▸ Extract:
After the oil market skimmed off the worst-case scenario bets embedded into spot and term structures due to the Texas storm price effect, oil prices bounced after a slight downside overshoot. Given the ongoing evidence of recovery in global demand, mostly good news on the COVID-19 trends and robust economic data allowing oil investors to turn their attention to updates on reopening timelines—oil remains bid on deeper dips. As at the end of the day, another large fall in crude stocks provided all you need to know from the fundamental perspective.
Still US rates market and early pre-OPEC meeting position squaring could provide some headwinds.
The new market paradigm
The market dynamics seem to be shifting as stocks become more negatively sensitive to higher yields. Still, the reflation trade endures, albeit on a more tenuous tangent, as the market becomes increasingly concerned that higher yields via the real inflation impulse may ultimately force the Feds hand.
Indeed, the larger scale stimulus amid a recovery from the COVID shock has investors focusing on potential impacts from rising rates and inflation, providing a pinching point for stock markets. It is starting to look like a rocky road ahead.

▸ Problems and tasks:
1. According to the market commentary, what provided all you need to know from the fundamental perspective at the end of the day?
2. Extend the market commentary, picking up after its last sentence.

▸ Data provided:

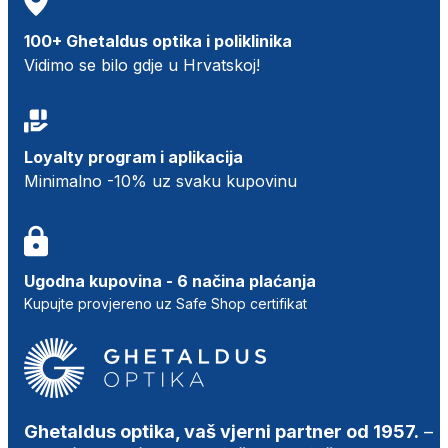
100+ Ghetaldus optika i poliklinika
Vidimo se bilo gdje u Hrvatskoj!
Loyalty program i aplikacija
Minimalno -10% uz svaku kupovinu
Ugodna kupovina - 6 načina plaćanja
Kupujte provjereno uz Safe Shop certifikat
Ghetaldus optika, vaš vjerni partner od 1957.
–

▸ Answers by task:
1. Another large fall in crude stocks.

2.
Equity rotation is much less pronounced today, but it has all the hallmarks, low volume amid directionless trading, of pivoting to risk-off. But it is expiry later today, which will naturally bring some pre-position squaring.
Forex
Forex has devolved into a 24-48 hour trade as I don’t think there is an easy path with global breakevens driven by a surge in the inflation risk premium component all moving to the same beat. The increase reflects a dissipation of perceived downside risk to the inflation outlook amid a broad-based improvement in global economic prospects, massive fiscal stimulus and widespread monetary easing.
With commodity prices looking like they could top out, I think its time to reduce some commodity currency linkers. Higher US interest rates could very well throw a damp squib on the reflation trade, so there is naturally less top side speculation for commodities and that the frothy top may get blown off, and AUD, CAD and NOK could follow suit.
NOK price action underwhelming this week; I think the risk of a correction is rising right across the commodity spectrum, with the oil anchor looking a bit fragile ahead of the OPEC meeting.